* _WORK ORDER_
From the article on prohibitionist photography below, list every person, organization, and website it names.

* _EXTRACT_
- - - - -

False photographic consciousness: the visual war on sex work.

One thing that has struck me about trying to gain an academic understanding of the role photography plays in the online transaction of sex is how dismissive prohibitionists are of photography, and the role photography plays in encouraging the sense that the only way of interpreting their lives is to see them as ripe for ‘rescue.’    Prohibitionist photography acts as a self-fulfilling prophecy. The anti sex work lobby creates the visual rescue narrative that gives legitimacy to saving sex workers from themselves.

Whoretography (www.whoretography.com) sits nicely at the intersection of imagery, technologies, society & the sex worker rights movement, and no discussion of sex worker visual representation is complete without understanding the way prohibitionists wield photography as a weapon in the prohibitionist war on sex work.

You see, to believe the prohibitionist lobby is to believe in the irrelevance of photography to the sex work debate. The only photographic truth is the prohibitionist photographic truth, and it’s been my experience that prohibitionists are quick to tow the visual party line.   They are dismissive of  Whoretography and the relevance of photography to the sex work debate.  A much tried and tested prohibitionist tactic is to label anyone critiquing prohibition photography as nothing more than laziness and nitpicking.  If you want evidence of such,  just see the vitriolic language directed at sex workers for calling out prohibitionist imagery.

Gonzalo Arévalo’s work has all the hallmarks of anti-sex-work visual rhetoric.  It accompanied an article on marital infidelity; It is a brilliant example of visual propaganda from a powerful anti-sex work lobby who dismiss the importance of sex work visual depictions.   Are we to believe that illustrations do not matter?  That their carefully crafted image choice is not part of a visual war raging against sex workers?  To quote the prohibitionists, I am not buying it.

copyright-gonzalo-arevalo

Copyright Gonzalo Arévalo

The French anti prostitution organisation Mouvement du Nid, created a fake escort website (http://girlsofparadise.sex) with the aim of deterring men from paying for sex. The site a perfect example of why the dead whore is such a powerful visual marketing tool.   Mouvement du Nid argue they are fighting violence against sex workers by using violent images, completely oblivious and ignorant to the way photography gives justification to the violence Mouvement du Nid claim to want to stop.   So ignorant,  they celebrated upon being awarded a prestigious advertising award for doing nothing more than promoting a stereotype.  For an organisation that purports to save sex workers, an image of a dead prostitute is essential for bringing in cash donations.

- - - - -

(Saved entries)

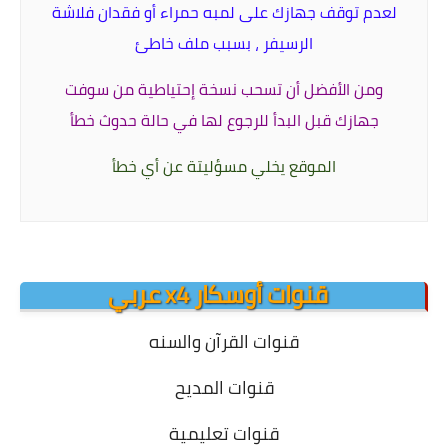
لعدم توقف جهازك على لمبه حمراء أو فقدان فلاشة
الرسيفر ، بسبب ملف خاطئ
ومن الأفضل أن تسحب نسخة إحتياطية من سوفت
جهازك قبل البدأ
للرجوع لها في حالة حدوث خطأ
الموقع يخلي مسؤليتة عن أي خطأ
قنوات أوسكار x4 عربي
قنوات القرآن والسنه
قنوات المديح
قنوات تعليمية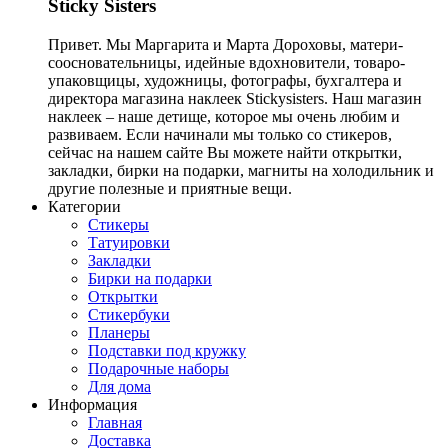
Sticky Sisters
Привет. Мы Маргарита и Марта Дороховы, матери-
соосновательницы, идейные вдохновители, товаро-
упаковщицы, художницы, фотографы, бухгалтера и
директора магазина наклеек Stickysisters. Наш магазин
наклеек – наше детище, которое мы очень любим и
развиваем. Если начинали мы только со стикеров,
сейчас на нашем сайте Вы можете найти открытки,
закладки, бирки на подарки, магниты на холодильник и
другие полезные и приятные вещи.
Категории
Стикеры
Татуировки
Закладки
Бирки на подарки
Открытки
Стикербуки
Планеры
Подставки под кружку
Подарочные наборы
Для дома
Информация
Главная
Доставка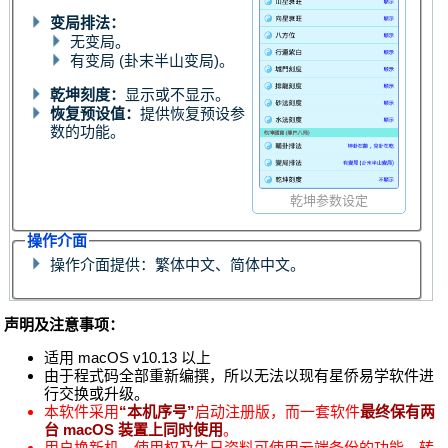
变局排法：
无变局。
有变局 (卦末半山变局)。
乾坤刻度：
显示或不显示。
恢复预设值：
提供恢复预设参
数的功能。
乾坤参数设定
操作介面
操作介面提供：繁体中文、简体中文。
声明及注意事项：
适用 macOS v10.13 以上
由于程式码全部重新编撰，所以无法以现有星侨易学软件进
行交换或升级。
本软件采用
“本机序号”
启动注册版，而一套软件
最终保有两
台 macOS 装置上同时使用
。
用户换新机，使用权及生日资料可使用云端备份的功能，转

- - - - -

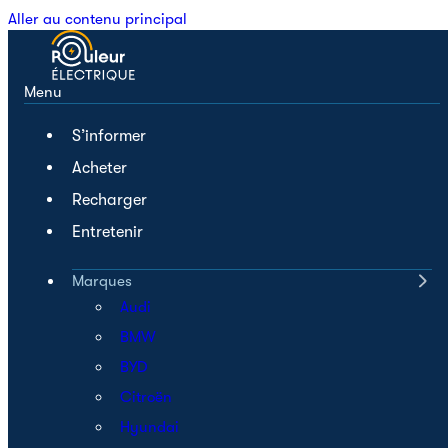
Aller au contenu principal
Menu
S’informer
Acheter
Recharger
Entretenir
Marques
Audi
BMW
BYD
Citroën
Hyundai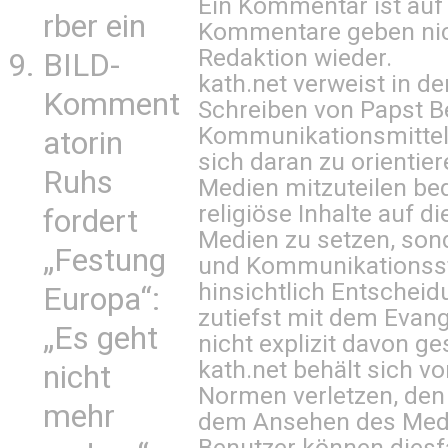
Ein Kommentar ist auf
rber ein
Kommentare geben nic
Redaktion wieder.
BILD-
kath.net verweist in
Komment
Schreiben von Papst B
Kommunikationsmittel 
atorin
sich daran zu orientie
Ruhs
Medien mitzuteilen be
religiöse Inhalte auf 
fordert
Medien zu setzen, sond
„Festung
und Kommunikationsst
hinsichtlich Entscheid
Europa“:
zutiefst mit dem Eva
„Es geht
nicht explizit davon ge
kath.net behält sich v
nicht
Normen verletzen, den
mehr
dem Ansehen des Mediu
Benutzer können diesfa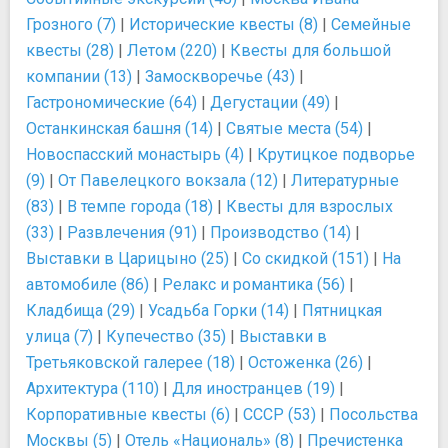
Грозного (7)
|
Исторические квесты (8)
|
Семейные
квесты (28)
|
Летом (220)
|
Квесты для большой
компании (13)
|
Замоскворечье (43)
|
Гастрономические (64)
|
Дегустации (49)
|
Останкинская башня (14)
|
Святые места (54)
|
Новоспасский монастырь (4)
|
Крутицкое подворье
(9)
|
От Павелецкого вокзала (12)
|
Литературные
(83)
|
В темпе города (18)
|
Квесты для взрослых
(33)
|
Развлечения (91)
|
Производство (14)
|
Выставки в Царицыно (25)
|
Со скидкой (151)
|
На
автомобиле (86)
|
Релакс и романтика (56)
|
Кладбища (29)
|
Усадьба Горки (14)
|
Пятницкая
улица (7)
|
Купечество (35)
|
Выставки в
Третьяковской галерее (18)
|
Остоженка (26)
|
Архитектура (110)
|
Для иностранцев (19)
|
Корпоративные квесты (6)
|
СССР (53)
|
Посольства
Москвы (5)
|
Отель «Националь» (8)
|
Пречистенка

- - - - -

* _SOLUTION FOR THIS PROBLEM_
- Whoretography (www.whoretography.com)
- Gonzalo Arévalo
- Mouvement du Nid
- girlsofparadise.sex